Anyway, again, this is all assuming you want the dc-dc converter to have at least 40w of energy available at the input, so that you could have 6v at 5a (30w) and some reserves at the output. If you aim for lower maximum currents at the output, you can change the numbers and recalculate things using the two formulas above.

btw. Your transformer is rated in VA and has an AC voltage at the output.
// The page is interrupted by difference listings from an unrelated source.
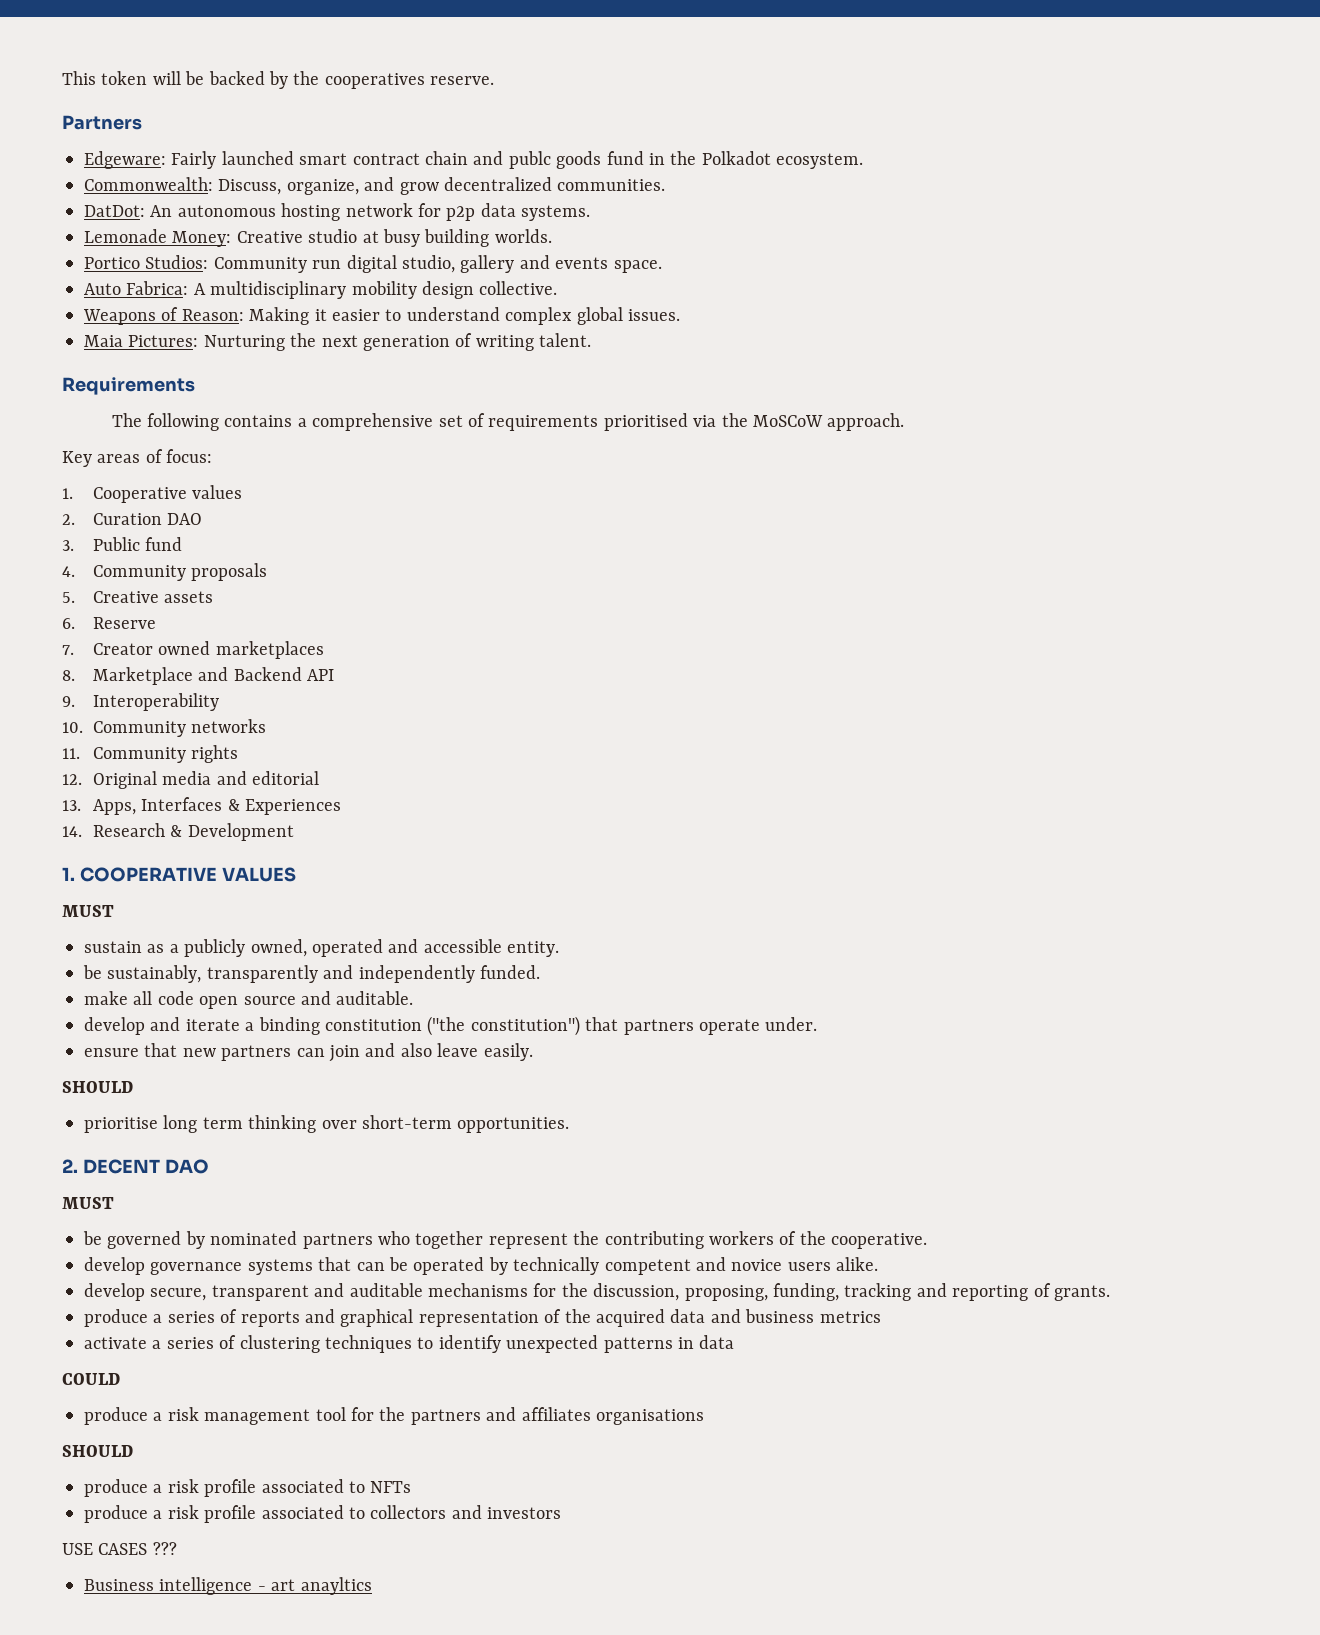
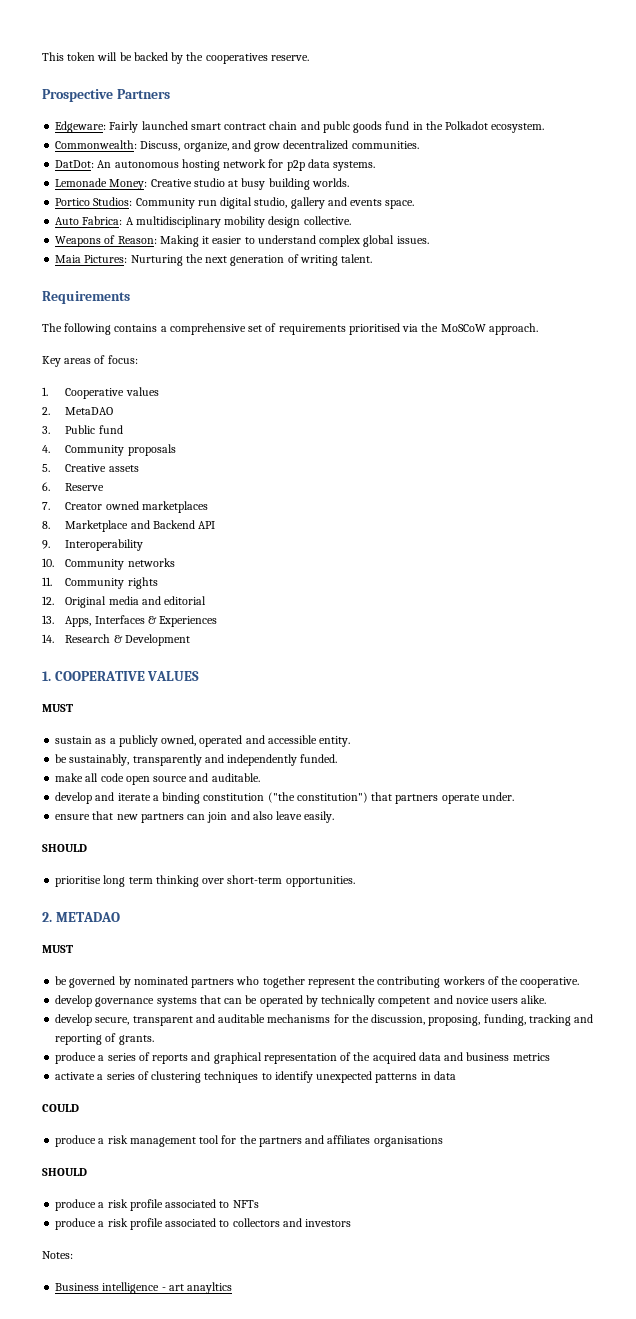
(495, 80) none -> [42,89,113,102] Prospective
[92,513,203,525] Curation DAO -> [65,407,114,415] MetaDAO
[82,1159,209,1174] DECENT DAO -> [55,912,120,922] METADAO
[62,1542,177,1555] USE CASES ??? -> [42,1251,73,1259] Notes:

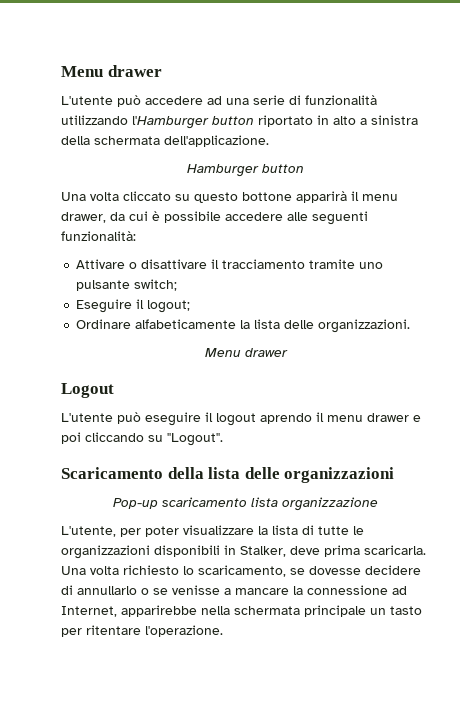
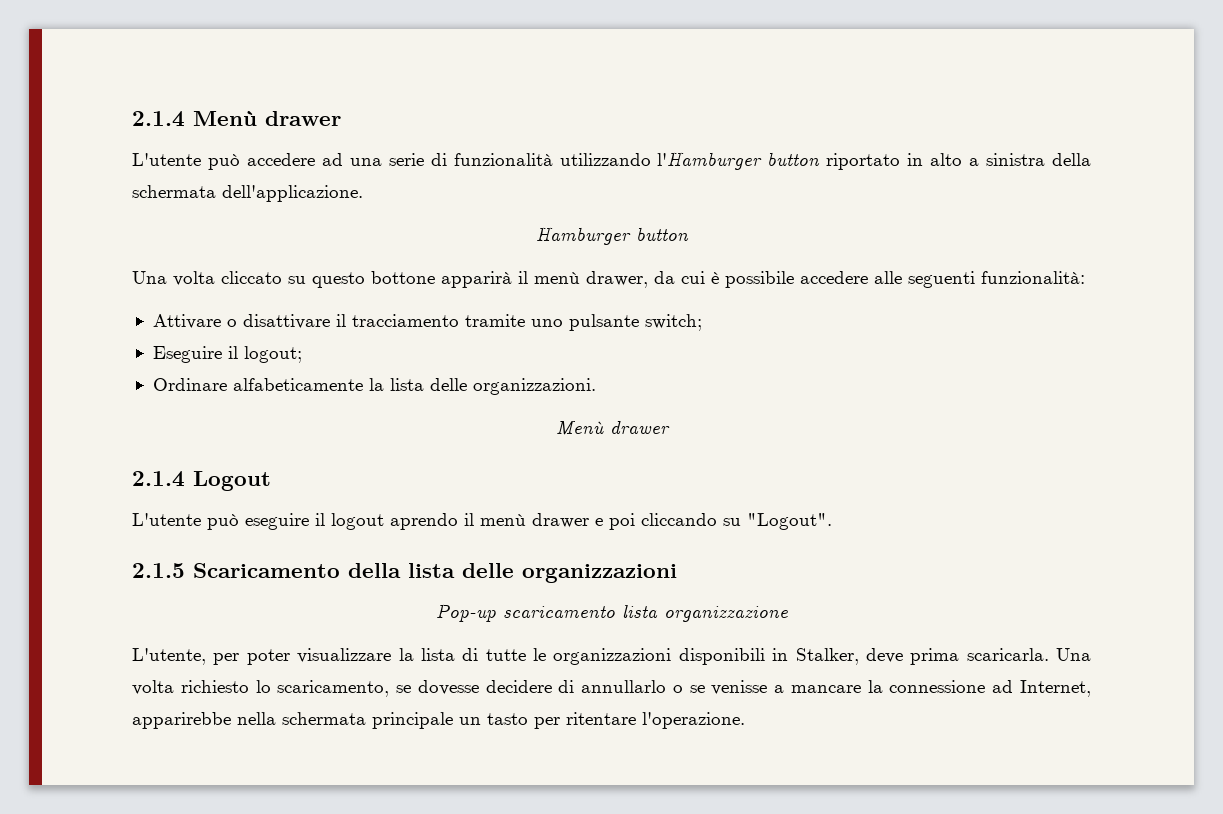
[61,66,103,77] Menu -> [132,110,257,127] 2.1.4 Menù
[362,194,398,201] menu -> [534,272,580,284] menù
[204,348,288,357] Menu drawer // -> [555,420,670,435] [132,471,185,487] Menù drawer // 2.1.4
[327,415,363,422] menu -> [480,514,526,526] menù
(223, 439) none -> [132,563,185,578] 2.1.5

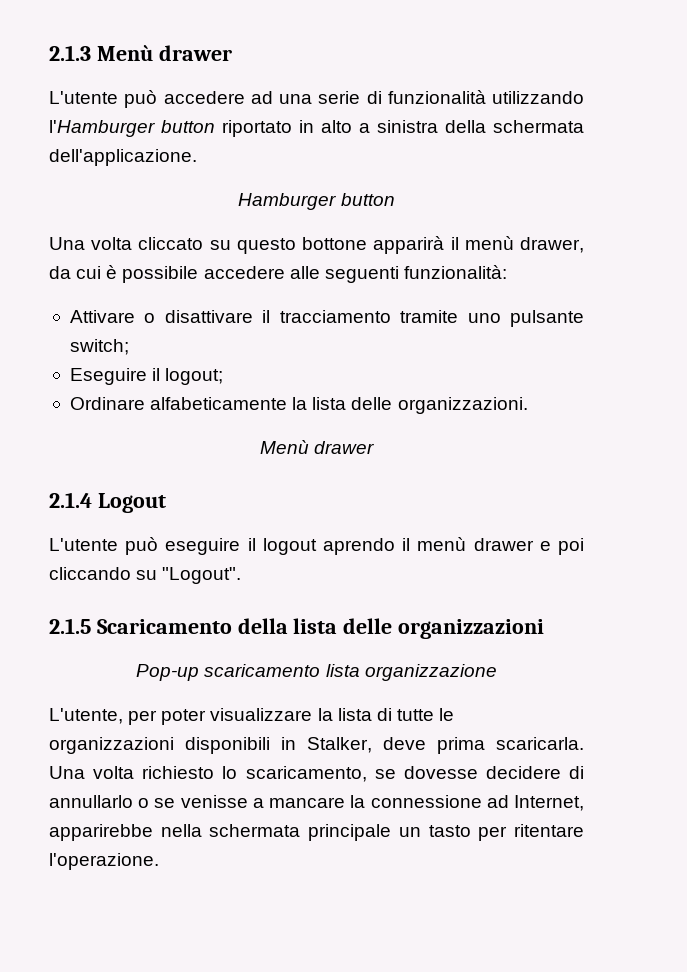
[132,111,185,127] 2.1.4 -> [49,45,91,61] 2.1.3

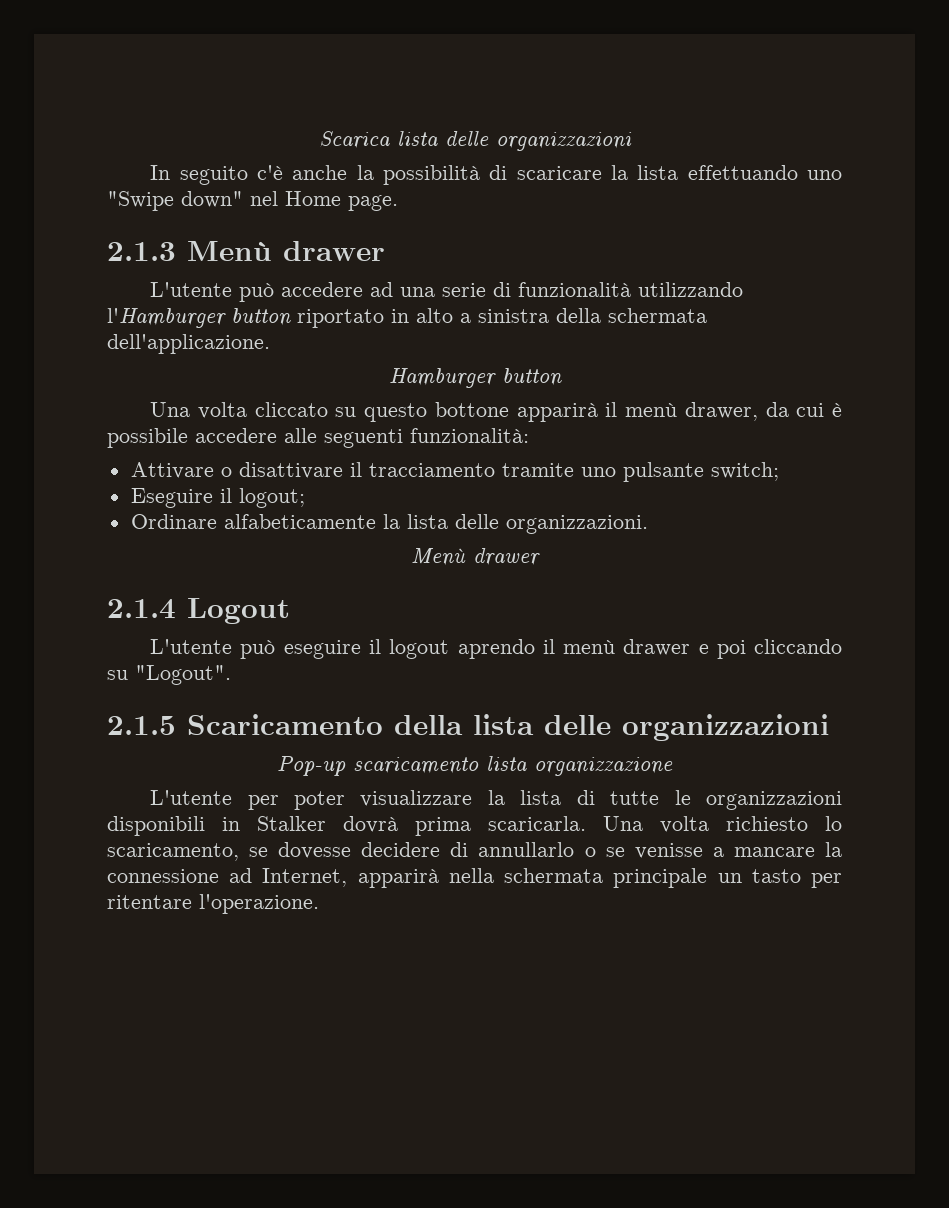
(49, 53) none -> [318,131,632,151] [150,165,842,185] [107,191,398,211] Scarica lista delle organizzazioni // In seguito c'è anche la possibilità di scaricare la lista effettuando uno "Swipe down" nel Home page. //
[49,708,123,724] L'utente, -> [150,790,233,805] L'utente
[307,737,426,753] Stalker, deve -> [257,816,398,833] Stalker dovrà
[49,824,153,841] apparirebbe -> [357,869,439,888] apparirà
So if your transformer says it's 40v AC and 25VA, that means the maximum AC current at the output is about 25 / 40 = 0.62A
When this AC voltage is rectified using a classic bridge rectifier, the maximum DC current is not the same but rather smaller, and can be approximated using the formula I dc = ~ 0.62 x Iac , so for my numbers the peak AC current could be only 0.62 x 0.625 = 0.387A

So going back to my examples above, you may very think you could use 1A or 0.8A in your calculations, but if the transformer can only provide ~ 0.39A then you're screwed, you'd have to raise the minimum voltage by using more capacitance.

The 0.62 is a "magic constant" which works well for transformers in the 40-100va range, but is often a bit off for very small or much larger transformers.

so first of all .. if your transformer really outputs 40v ac, then really really really those 50v rated capacitors at the input of your dc-dc converter should be changed to some rated for at least 63v.

Alternatively, if your transformer has two secondary windings, you could connect those secondary windings in parallel for half the voltage but twice the current.